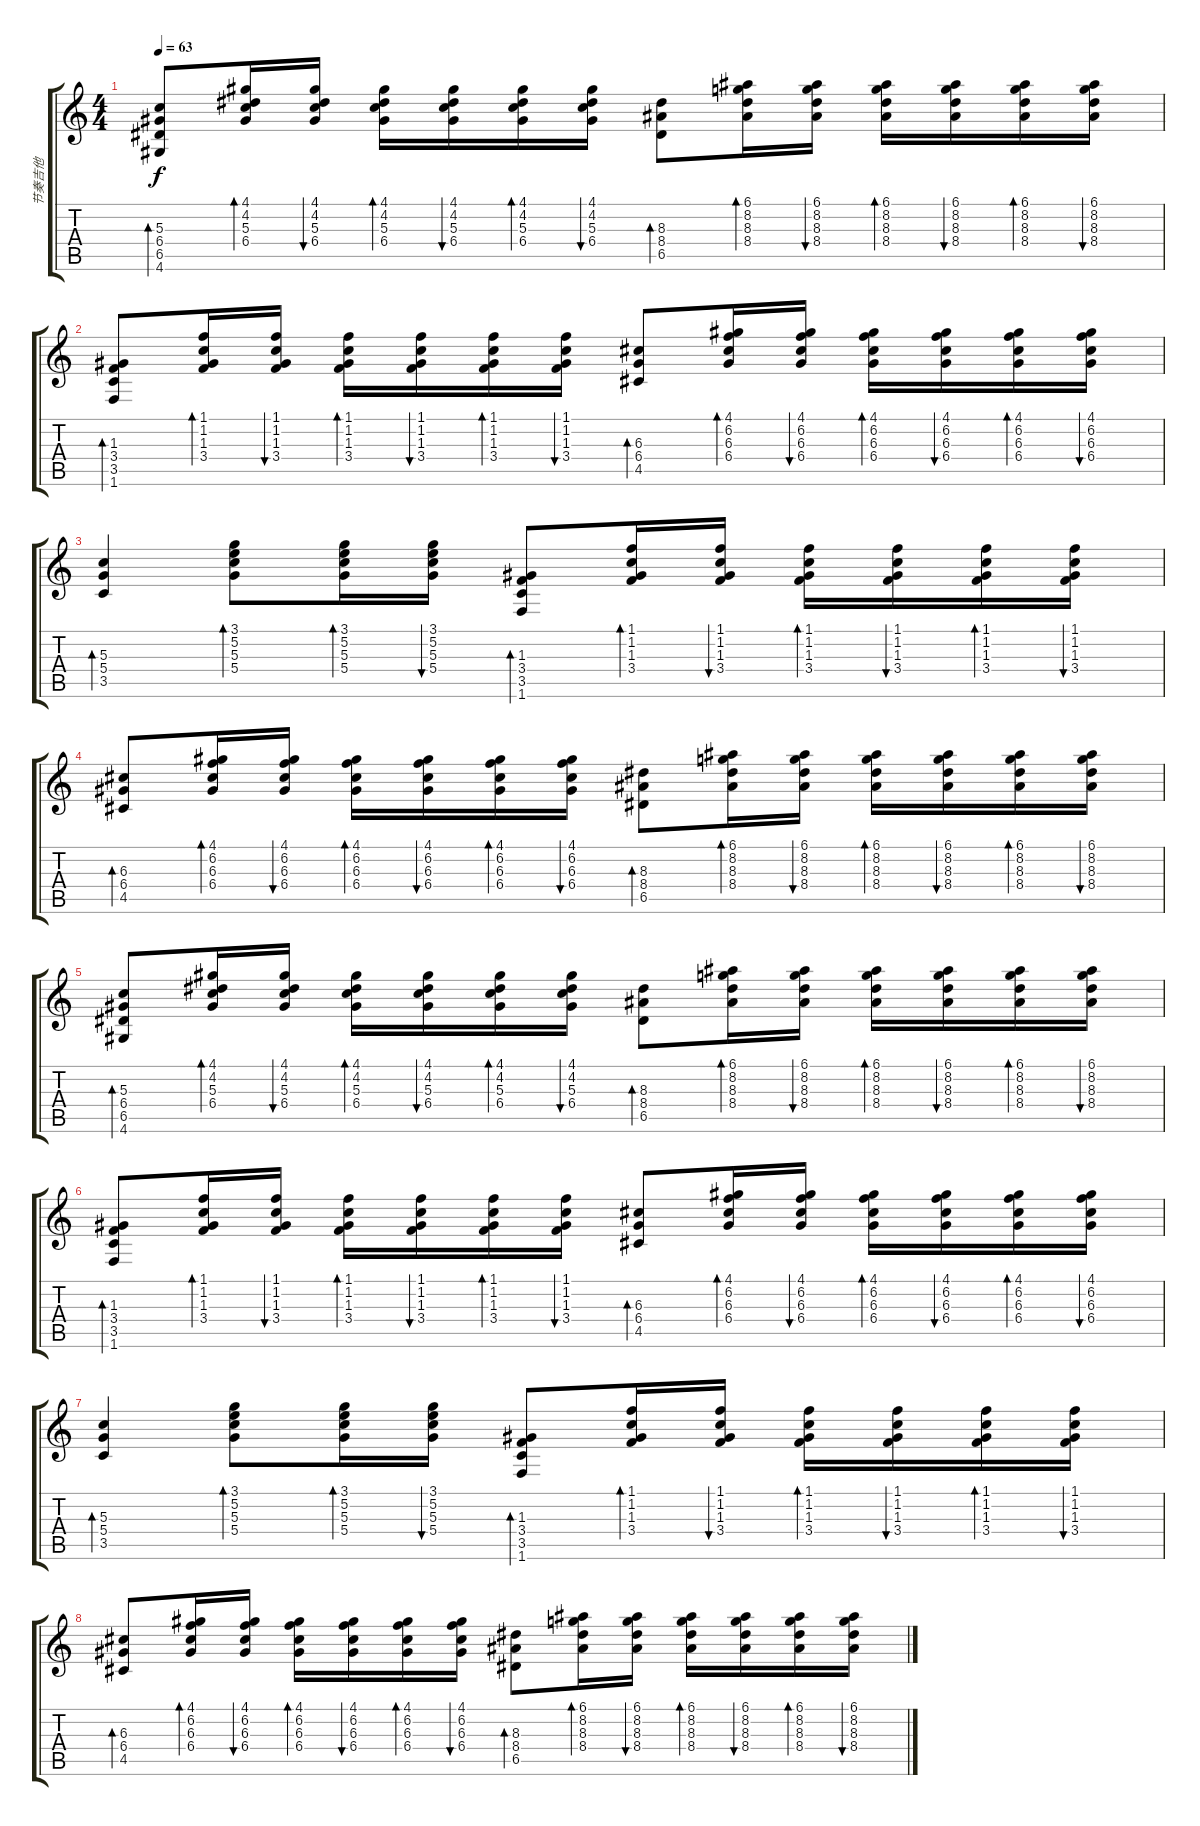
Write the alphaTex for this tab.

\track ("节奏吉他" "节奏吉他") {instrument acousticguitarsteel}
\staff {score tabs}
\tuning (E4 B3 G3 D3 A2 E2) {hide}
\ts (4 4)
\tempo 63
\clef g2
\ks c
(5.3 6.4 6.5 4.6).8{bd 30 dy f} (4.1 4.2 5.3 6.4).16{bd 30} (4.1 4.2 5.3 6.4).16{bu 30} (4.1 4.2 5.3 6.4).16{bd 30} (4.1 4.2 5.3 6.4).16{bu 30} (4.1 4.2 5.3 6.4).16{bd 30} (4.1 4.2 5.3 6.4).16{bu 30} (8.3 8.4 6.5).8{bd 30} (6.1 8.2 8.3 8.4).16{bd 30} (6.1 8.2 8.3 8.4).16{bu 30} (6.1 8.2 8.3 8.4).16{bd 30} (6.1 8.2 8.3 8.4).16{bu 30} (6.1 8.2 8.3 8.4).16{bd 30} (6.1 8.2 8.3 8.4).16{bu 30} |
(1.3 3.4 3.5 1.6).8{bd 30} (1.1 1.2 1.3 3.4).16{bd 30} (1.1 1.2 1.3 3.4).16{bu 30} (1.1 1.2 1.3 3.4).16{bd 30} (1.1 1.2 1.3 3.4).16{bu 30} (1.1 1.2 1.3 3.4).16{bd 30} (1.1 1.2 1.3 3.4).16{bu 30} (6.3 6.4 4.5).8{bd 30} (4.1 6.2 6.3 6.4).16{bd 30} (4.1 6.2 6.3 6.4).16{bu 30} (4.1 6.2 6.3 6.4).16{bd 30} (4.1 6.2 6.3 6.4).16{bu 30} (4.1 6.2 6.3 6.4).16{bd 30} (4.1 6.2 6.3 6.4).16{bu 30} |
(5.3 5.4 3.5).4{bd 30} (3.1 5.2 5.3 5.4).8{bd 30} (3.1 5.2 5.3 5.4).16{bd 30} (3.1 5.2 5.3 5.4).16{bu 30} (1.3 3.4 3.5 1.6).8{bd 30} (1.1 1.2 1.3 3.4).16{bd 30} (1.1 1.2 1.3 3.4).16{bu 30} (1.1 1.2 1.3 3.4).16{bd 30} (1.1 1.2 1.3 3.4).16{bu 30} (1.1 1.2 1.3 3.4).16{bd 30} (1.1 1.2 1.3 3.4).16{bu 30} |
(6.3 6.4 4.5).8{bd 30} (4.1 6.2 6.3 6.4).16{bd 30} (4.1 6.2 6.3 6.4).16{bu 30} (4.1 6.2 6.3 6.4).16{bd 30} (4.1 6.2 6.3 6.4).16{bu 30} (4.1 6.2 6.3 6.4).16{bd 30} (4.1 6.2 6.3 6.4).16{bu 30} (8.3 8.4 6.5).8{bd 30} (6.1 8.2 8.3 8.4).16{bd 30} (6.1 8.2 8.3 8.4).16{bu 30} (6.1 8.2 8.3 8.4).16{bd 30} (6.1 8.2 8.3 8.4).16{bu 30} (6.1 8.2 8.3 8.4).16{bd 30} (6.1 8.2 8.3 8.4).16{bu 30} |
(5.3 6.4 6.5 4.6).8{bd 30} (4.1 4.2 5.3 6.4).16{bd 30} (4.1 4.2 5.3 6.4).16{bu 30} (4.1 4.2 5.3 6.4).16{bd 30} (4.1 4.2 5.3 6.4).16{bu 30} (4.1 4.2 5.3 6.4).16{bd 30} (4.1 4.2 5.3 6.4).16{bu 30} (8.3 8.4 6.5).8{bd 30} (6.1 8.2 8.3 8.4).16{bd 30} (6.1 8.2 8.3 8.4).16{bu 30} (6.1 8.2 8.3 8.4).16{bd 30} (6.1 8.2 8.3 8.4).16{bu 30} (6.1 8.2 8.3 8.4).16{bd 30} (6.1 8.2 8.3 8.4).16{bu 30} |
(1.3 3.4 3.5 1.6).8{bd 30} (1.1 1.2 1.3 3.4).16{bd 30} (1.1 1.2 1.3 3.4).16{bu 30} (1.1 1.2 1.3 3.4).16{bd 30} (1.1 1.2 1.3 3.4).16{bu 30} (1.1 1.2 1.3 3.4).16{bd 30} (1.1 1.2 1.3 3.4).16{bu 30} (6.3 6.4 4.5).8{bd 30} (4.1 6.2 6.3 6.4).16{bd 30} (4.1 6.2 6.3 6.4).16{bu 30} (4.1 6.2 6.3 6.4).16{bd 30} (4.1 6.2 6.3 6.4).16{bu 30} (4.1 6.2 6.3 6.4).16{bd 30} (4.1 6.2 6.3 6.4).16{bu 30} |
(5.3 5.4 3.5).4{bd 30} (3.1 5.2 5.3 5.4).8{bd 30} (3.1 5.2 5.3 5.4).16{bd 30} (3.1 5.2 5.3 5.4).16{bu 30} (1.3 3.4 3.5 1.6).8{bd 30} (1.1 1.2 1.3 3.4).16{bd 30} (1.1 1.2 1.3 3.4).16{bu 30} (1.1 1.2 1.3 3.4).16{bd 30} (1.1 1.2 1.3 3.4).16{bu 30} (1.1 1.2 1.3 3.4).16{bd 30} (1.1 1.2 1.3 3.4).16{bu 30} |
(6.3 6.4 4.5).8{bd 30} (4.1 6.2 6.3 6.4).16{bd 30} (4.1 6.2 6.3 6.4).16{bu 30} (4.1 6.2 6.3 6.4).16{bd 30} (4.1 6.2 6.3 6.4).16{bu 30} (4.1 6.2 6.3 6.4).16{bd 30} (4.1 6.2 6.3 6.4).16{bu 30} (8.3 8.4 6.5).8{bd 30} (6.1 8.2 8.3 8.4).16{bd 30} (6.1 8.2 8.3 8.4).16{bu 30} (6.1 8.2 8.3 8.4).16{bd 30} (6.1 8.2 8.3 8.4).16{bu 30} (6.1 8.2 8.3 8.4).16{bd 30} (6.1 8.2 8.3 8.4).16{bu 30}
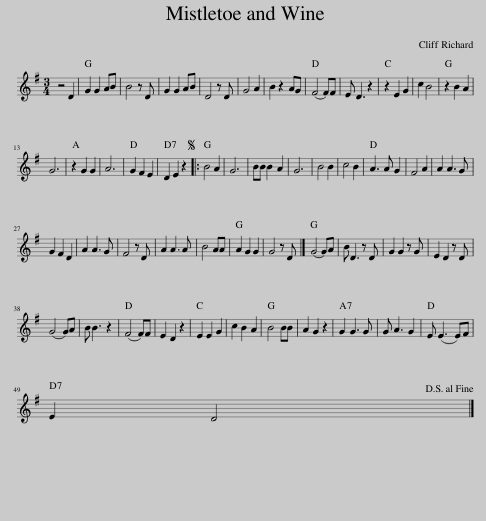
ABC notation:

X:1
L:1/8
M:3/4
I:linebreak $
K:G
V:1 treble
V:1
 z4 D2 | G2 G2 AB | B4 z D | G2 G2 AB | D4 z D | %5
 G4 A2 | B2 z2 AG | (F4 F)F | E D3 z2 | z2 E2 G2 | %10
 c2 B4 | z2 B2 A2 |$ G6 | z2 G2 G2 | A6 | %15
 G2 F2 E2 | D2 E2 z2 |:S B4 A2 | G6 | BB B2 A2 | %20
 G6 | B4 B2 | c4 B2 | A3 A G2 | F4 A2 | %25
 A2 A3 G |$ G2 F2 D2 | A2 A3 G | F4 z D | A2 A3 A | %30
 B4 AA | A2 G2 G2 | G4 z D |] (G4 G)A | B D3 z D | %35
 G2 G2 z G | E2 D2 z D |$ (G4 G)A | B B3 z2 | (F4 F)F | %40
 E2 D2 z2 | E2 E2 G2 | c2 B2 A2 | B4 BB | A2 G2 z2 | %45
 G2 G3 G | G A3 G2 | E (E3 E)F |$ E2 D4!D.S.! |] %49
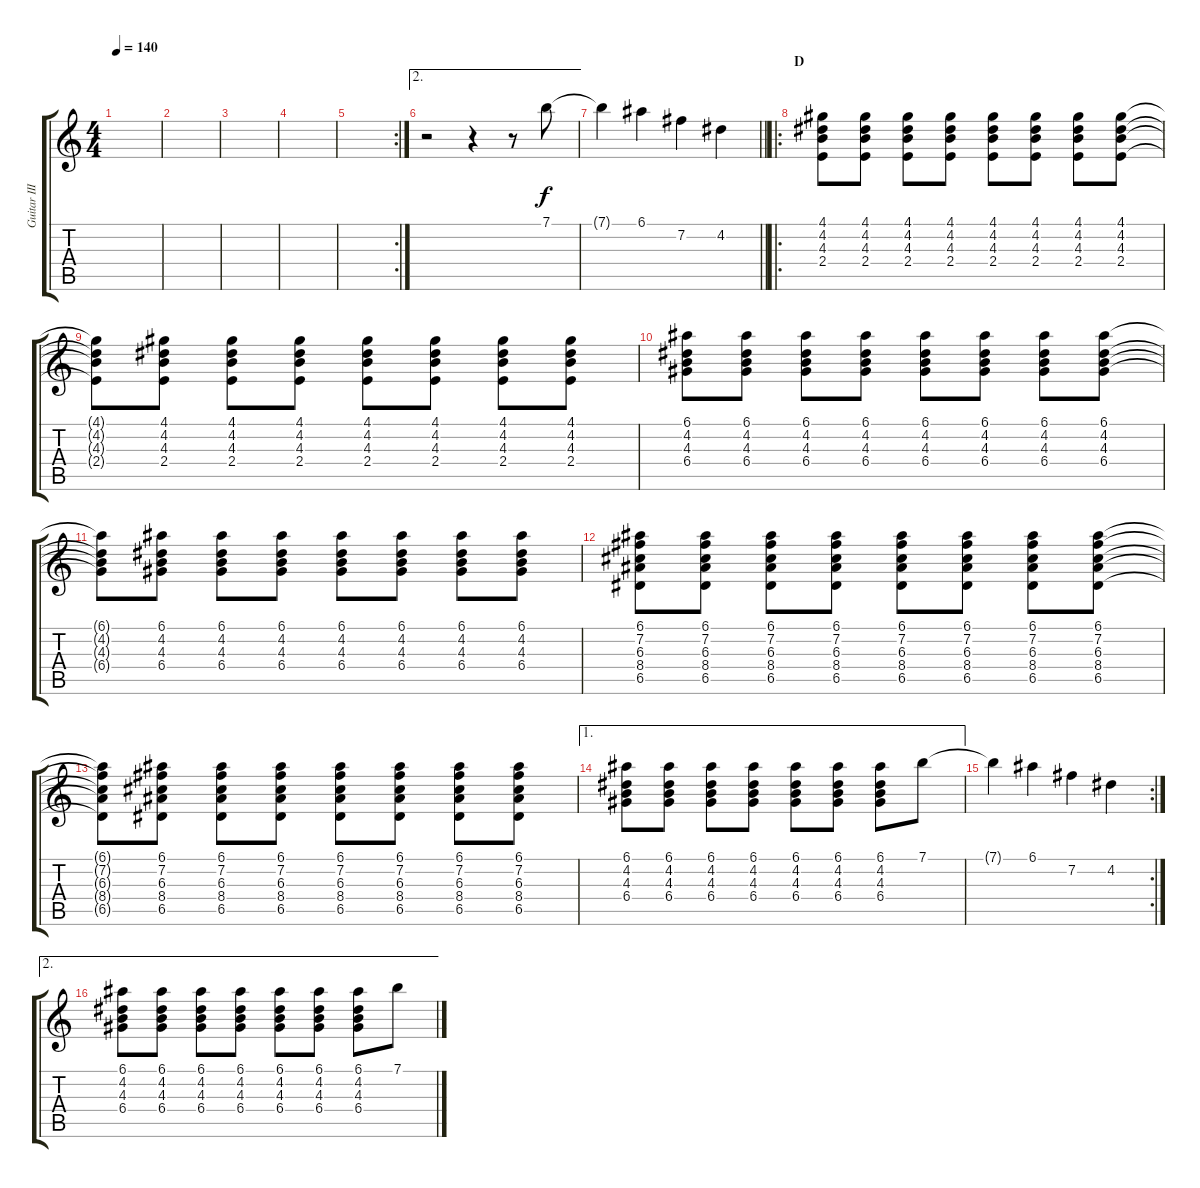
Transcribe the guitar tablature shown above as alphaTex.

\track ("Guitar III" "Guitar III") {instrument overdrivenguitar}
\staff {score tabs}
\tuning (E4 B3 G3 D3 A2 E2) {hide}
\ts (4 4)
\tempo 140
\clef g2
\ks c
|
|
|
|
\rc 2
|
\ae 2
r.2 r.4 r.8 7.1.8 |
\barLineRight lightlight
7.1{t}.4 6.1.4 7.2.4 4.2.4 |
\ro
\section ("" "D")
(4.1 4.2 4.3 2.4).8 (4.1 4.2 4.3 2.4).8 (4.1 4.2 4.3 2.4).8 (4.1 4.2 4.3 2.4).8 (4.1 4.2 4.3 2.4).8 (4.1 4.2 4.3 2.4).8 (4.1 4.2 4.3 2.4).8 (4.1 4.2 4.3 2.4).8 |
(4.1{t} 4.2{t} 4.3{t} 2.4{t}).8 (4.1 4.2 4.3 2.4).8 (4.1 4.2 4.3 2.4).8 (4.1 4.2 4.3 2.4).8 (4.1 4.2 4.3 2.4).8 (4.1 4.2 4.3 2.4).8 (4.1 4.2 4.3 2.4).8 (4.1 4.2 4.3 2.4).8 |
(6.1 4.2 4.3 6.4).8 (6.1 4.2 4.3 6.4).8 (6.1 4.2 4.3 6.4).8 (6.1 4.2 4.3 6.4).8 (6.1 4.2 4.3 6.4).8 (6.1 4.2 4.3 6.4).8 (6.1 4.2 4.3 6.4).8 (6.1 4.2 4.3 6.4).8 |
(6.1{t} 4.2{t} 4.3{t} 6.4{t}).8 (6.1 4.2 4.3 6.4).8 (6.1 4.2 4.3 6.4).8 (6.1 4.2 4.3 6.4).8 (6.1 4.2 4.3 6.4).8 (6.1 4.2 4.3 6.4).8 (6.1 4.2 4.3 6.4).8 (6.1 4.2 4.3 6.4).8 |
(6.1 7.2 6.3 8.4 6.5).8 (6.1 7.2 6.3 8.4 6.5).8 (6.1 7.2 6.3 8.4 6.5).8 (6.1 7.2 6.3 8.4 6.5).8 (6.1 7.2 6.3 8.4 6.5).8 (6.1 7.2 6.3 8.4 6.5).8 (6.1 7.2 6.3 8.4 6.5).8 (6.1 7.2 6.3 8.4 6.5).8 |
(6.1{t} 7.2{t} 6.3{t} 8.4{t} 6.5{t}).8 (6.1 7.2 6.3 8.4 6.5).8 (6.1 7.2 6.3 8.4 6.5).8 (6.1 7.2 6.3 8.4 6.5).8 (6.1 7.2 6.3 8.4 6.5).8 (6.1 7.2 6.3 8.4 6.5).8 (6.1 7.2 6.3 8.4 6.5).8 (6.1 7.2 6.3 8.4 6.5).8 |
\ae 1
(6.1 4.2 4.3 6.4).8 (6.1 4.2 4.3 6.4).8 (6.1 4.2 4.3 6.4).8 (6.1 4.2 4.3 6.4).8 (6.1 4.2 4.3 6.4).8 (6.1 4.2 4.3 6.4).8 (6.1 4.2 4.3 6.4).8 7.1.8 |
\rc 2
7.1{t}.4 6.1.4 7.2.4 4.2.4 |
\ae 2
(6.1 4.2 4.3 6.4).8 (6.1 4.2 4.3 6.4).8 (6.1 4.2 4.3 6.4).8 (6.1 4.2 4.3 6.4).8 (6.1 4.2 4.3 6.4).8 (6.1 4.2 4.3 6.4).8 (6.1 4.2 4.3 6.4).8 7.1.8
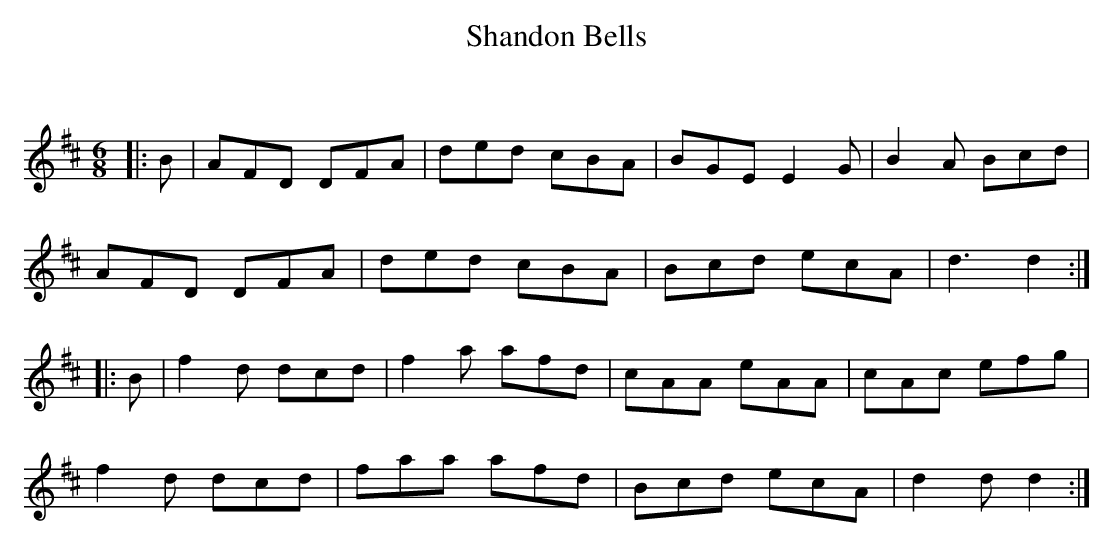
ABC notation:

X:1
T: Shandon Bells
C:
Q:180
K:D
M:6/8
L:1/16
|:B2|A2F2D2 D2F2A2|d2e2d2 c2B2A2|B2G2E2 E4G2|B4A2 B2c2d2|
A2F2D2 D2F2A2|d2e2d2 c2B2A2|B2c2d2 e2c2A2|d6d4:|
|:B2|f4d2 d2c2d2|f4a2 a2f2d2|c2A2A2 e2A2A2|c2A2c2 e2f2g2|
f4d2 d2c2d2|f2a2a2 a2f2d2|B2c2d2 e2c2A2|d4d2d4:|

__________

Localize no material cada linha em que aparece a palavra "track" e copie essas linhas. Maiúsculas e minúsculas contam.

\track ("节奏吉他" "节奏吉他") {instrument acousticguitarsteel}
\track ("Guitar III" "Guitar III") {instrument overdrivenguitar}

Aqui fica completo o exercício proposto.